Приведённый фрагмент:

Действительно, если бы эволюция стала в США предметом общенационального референдума, она могла бы проиграть примерно с таким же результатом, как в случае брекзита, – 52% за отказ от нее и 48% против. Трамп, выступив в несколько неожиданном стиле, сумел воспользоваться такими настроениями на своем пути в Белый дом. Похожим образом даже после триумфа брекзита на голосовании наблюдается общий скепсис относительно того, что брекзит будет реализован в соответствии с принципами кампании референдума, учитывая, что Палата общин и Палата лордов проголосовали за то, чтобы остаться в ЕС (80% членов первой проголосовали «за», 20% – «против», во второй – 85% «за», 15% «против»). И хотя в результате общих выборов 2017 г. число депутатов Палаты общин – сторонников брекзита увеличилось, парламентарии в целом хотят сохранить как можно больше существующих связей ЕС и Великобритании вопреки тому, что вроде бы хотело общество, а именно переопределения места Британии в мире. Разумный вывод из этого такой: плохо это или хорошо, но общество боится риска намного меньше, чем его выборные представители.
Другой важный фактор в антиэкспертном «восстании», общий для теории разумного замысла и брекзита, в том, что истеблишмент сам допускает наличие проблем, считая, однако, что их можно решить в рамках статус-кво. Теория разумного замысла преодолевает ранние формы креационизма именно потому, что она не только выступает за альтернативное основание объяснения природы жизни (такое как «разумный дизайнер», известный также как авраамическое божество), но также подчеркивает проблемы, уже выделенные эволюционистами в качестве проблем их собственной теории. Точно так же премьер-министр Дэвид Кэмерон начал свою кампанию – возможно, фатальную – за сохранение членства Британии в ЕС, признав его недостатки, наглядным примером которых стал неэффективный саммит в Брюсселе в феврале 2016 г., но при этом утверждая, что их не удастся исправить, если Великобритания покинет ЕС и не сможет реформировать его изнутри.

Условие задачи:
Напишите продолжение фрагмента о теории разумного замысла и брекзите, начав сразу после его последнего предложения.

Собранные сведения:
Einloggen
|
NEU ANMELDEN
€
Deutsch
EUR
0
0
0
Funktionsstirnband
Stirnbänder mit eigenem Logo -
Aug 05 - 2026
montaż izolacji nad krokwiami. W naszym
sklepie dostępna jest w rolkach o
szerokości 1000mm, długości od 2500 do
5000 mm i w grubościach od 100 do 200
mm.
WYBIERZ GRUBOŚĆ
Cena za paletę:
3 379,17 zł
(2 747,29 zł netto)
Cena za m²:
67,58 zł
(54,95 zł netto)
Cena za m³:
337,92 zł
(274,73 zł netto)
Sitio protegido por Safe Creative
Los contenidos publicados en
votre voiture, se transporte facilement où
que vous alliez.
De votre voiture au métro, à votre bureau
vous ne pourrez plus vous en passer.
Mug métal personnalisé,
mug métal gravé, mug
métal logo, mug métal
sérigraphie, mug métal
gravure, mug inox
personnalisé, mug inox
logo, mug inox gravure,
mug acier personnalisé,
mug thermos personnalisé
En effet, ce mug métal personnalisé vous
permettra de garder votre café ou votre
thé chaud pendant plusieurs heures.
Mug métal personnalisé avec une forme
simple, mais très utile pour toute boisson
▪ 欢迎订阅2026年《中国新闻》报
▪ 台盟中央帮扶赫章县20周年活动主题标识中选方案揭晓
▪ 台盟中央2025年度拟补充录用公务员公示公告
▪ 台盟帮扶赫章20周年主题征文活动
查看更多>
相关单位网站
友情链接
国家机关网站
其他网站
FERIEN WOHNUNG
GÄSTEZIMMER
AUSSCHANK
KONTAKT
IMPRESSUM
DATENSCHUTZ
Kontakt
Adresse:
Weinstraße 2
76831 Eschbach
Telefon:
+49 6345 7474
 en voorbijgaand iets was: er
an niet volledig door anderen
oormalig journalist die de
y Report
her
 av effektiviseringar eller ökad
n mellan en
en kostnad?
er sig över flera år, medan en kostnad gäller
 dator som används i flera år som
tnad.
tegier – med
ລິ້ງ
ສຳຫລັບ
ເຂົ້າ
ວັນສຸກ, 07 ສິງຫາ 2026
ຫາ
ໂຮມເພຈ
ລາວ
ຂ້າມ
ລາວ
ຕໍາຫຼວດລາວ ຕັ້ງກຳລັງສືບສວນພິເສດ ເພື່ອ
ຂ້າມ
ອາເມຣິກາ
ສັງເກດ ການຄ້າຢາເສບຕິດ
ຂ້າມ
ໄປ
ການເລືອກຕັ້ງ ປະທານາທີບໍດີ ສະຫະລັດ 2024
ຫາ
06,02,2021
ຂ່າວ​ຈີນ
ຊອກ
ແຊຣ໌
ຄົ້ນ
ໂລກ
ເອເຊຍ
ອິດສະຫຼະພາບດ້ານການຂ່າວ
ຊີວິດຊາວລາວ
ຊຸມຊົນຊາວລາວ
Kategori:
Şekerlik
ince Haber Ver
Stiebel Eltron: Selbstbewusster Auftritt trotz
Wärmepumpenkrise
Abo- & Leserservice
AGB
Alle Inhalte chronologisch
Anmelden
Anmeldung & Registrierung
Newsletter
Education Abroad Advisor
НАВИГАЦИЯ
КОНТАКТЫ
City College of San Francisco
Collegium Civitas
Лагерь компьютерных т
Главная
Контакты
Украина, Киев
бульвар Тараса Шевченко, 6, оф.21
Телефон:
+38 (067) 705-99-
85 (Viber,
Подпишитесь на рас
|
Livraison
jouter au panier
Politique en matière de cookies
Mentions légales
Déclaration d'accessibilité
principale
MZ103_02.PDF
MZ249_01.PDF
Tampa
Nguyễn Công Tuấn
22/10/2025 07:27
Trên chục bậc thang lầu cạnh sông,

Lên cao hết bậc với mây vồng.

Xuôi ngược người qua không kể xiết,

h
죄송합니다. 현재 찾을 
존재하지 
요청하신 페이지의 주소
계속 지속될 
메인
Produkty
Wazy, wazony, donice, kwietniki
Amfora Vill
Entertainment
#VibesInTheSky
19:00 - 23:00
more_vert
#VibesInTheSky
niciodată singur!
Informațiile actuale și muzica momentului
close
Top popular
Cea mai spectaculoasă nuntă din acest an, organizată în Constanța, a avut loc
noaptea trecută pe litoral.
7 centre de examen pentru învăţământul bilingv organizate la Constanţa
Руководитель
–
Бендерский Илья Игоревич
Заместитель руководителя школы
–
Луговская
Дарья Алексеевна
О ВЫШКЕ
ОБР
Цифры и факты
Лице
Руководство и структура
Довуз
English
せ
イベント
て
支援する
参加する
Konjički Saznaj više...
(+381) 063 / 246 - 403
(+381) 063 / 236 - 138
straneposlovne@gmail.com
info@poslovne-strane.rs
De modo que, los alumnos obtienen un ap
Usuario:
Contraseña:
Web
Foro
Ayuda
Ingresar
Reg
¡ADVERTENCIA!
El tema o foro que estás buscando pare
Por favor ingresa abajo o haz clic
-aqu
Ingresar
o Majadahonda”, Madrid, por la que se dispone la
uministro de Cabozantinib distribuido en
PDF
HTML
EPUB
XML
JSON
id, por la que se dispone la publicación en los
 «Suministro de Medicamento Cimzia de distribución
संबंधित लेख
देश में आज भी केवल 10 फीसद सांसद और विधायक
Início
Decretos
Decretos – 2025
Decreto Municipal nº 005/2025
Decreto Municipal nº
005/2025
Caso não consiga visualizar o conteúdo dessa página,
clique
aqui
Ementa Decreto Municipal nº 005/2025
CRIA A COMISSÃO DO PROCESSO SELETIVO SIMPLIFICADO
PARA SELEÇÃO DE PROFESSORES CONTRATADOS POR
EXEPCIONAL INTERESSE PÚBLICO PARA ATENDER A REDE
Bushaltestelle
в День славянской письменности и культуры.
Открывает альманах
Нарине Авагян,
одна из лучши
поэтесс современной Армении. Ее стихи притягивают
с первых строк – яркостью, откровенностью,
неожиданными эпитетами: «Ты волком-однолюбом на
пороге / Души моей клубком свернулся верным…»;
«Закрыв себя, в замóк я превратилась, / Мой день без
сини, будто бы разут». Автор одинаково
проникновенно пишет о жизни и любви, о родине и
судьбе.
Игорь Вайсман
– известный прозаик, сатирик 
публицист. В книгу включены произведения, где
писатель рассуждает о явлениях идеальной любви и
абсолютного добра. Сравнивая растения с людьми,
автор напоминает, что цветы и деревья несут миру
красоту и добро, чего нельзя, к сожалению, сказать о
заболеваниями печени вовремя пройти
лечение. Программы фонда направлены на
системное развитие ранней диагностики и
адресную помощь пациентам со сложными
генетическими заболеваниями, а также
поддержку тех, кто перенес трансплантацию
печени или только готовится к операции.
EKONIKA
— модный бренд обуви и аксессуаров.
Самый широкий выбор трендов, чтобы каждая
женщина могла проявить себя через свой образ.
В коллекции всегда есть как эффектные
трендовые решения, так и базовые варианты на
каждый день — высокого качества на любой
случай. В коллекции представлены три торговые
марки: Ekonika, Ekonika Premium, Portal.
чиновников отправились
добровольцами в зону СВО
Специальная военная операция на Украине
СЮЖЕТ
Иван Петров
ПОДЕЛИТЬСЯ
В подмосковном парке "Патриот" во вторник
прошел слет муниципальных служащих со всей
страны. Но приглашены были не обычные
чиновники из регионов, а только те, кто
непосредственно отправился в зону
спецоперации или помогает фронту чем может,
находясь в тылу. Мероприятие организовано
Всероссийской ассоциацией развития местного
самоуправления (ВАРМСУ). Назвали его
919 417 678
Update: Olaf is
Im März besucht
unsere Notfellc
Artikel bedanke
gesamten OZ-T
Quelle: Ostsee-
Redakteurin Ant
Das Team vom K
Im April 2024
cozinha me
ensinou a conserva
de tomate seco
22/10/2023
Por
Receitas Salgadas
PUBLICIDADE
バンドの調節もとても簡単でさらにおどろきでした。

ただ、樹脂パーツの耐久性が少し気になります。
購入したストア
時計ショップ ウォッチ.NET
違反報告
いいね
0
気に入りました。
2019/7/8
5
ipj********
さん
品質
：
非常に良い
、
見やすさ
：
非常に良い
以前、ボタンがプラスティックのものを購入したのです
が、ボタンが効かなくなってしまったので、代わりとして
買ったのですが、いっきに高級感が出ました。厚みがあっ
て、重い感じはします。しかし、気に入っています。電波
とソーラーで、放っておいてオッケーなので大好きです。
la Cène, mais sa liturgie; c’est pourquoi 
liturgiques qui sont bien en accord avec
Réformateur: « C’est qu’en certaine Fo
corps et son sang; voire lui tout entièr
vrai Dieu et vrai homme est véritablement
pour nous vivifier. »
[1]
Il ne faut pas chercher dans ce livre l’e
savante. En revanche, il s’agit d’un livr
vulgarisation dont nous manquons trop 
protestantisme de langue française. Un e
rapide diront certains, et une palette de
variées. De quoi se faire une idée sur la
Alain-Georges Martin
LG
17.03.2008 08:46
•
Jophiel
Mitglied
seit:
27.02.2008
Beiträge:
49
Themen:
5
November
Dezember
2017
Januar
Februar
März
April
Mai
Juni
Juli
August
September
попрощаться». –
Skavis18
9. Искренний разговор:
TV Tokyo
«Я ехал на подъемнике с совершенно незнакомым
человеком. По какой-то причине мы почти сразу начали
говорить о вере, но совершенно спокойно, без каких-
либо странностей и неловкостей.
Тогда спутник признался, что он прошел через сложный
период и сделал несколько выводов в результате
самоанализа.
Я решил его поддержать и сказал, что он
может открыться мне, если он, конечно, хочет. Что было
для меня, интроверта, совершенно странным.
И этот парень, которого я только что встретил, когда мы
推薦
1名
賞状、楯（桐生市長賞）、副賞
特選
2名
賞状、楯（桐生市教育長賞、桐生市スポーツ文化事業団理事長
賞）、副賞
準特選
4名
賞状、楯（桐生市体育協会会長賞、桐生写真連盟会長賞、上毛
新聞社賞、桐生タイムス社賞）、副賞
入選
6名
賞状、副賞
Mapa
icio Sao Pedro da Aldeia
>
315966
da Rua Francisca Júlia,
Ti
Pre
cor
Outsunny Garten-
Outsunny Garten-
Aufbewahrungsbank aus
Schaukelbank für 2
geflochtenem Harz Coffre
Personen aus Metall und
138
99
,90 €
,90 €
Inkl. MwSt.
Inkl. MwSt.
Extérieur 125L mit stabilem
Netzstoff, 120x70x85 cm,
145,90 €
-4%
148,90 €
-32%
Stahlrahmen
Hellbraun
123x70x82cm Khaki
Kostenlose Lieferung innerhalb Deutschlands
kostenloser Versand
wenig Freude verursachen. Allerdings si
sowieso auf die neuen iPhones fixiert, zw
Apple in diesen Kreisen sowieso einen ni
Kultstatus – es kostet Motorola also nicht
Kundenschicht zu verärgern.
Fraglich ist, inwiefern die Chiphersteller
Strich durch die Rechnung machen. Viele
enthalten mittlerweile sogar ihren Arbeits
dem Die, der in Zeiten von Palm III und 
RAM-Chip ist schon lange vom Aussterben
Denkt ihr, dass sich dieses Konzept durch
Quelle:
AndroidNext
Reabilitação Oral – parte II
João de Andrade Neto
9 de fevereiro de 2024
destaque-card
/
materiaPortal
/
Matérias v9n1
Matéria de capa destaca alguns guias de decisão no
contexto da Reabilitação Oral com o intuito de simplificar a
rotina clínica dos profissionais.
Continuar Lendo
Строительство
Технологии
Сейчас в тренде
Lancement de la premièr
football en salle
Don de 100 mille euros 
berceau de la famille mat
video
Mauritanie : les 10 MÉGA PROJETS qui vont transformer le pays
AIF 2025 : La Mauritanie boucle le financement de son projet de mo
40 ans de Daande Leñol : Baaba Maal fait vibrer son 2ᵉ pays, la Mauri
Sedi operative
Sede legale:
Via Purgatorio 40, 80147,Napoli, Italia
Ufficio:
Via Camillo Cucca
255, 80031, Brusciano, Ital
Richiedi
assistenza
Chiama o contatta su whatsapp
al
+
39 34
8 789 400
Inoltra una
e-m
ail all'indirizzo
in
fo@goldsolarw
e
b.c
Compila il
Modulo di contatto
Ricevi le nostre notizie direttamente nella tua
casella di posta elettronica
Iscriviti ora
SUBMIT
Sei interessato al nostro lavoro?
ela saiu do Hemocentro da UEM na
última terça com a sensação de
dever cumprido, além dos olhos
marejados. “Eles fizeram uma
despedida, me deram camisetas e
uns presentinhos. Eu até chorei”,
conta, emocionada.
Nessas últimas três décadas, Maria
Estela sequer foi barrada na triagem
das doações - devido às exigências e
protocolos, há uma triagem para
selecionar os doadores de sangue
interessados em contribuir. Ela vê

Письменный ответ:
Со временем эта идея вылилась в то, что сторонники брекзита назвали «проектом страха», а именно в общее предчувствие бедствий, которые якобы воспоследуют для Великобритании, если она выйдет из «всегда уже» порочного ЕС. Подобным образом, когда поддержка теории разумного замысла усилилась, научный истеблишмент стал делать упор на то, что эта теория подомнет под себя всю науку, а может, и цивилизацию, если ее начнут изучать в школе. И опять же в обоих этих случаях общество оказалось намного более склонным к риску, чем эксперты. В то же время эксперты, признавая с самого начала недостатки, непреднамеренно позволили обществу взять инициативу в свои руки.
В этом пункте мы сталкиваемся с одним из устойчивых стереотипов, распространяемых защитниками экспертного знания, которые утверждают, что антиэксперты – это антиинтеллектуалы, ставящие невежество выше знания и считающие все мнения равно обоснованными. Подобная попытка дезориентации попросту прикрывает обратную тенденцию, а именно то, что в современных демократиях наша вера в экспертов привела к моральному отуплению населения, побуждая людей отдавать другим, специально уполномоченным людям – начиная, возможно, с врача общей практики – право решать за них, во что верить, даже когда последствия таких решений прямо влияют на их жизнь и чувство идентичности. Собственно, современная демократия являет собой своего рода парадокс. Мы предоставляем все большему числу людей право участвовать в политической системе, обеспечивая их к тому же образованием, необходимым для ориентации в ней, и в то же время отвращаем их от высказывания собственного суждения, поскольку все большую нормативную роль приобретает экспертиза. В результате мы взращиваем культуру интеллектуального пиетета, своего рода мягкий авторитаризм, а образование в итоге начинает функционировать вопреки просвещенческим принципам. Люди, вместо того чтобы учиться распространению своей власти на самих себя и мир в целом, учатся лишь тому, как распознавать и соблюдать границы этой власти.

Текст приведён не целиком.